Imagine this situation: You subscribe to the Sunday newspaper. Your first copy arrives and you enjoy it. The following Sunday the next edition arrives, but it’s exactly the same paper as before! The next Sunday the same thing happens again. How long would it take before you cancel your subscription?
Old, static websites have a negative impact on visitors. What are they supposed to think about your business? About you? Because the site has nothing new to offer, they might decide your company isn’t growing or maybe you just don’t care enough to keep them up to date. Either way, that’s worse than not even having a site at all!
Ask yourself: What’s new since I built the last version?
If your website is even a couple of years old, you’re missing important changes in design and content requirements. Google’s search engine algorithms have changed radically, making content increasingly important for ranking high.
Likewise, web design has evolved to accommodate larger desktop monitors. Sites older than 5 years were designed to fit on 14 to16-inch monitors. Today, the norm is 21″, which means fixed-width pages that once filled an entire screen shrink dramatically on bigger screens.
Ironically, the explosive popularity of smartphones and tablets means that web design has to be mobile responsive as well; i.e., viewable on small screens. Even if your site is only a couple of years old, it won’t display properly on mobile devices. Visitors don’t come back a second time if your content is a disorganized mess. So you lose traffic, leads, and revenue potential.
Taking a risk by not updating
Are you asking, “Do I really need to?” Many business owners with older sites hold back because a major renovation can be intimidating. But if you don’t, today’s consumers will pass you by. They’re more sophisticated and expect more from your site. So if you think you can keep your old site a few more years, take a look at what your competition is doing. Or your site traffic numbers. So yes, you really need to do something now.
How do I prepare?
A redesign or update gives you the chance to assess your entire business presence online and make any needed changes.
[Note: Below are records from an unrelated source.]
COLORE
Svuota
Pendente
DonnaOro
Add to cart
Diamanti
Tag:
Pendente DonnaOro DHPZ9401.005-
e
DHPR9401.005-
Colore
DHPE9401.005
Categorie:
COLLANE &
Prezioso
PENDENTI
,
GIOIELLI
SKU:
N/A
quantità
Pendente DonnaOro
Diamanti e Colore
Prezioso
Planning should include analyzing your marketing efforts, looking at any new functionality you want to add (like a rotating slideshow, video, and/or blog), as well as anything you want to remove.
Many sites I redesign are transitions from “brochureware” to “sales funnels.” Modern websites fulfill the needs of visitors by anticipating their questions and concerns, then guiding them through the sales cycle. A site containing nothing but static pages with information that doesn’t change holds little value for customers. Likewise, search engines relegate inactive, unchanging sites to a low ranking or—worst of all—bypass them altogether.
How to measure success
Before you begin a redesign, you need to take measurements of your traffic numbers and other important information. Once the overhaul is complete, take a new set of measurements. Initially, traffic should spike upward. Be sure to check the numbers periodically to make sure that everything’s on track.
A vital component in the redesign is search engine optimization, which, if done properly, attracts the right prospects and customers needed to increase business revenues. Be sure to put SEO as well as mobile responsiveness at the top of your priority list to discuss with your design/development team as integral project components.
Understanding why your website should be updated is important because you begin to see the opportunities you’ve been overlooking. A site redesign is an exciting chance to make a giant leap forward by adopting new technologies, creativity, and imagination to surprise and delight your prospects and customers. When all those elements come together successfully, the benefits accrued to your business will cause you to wonder why you didn’t do something much sooner.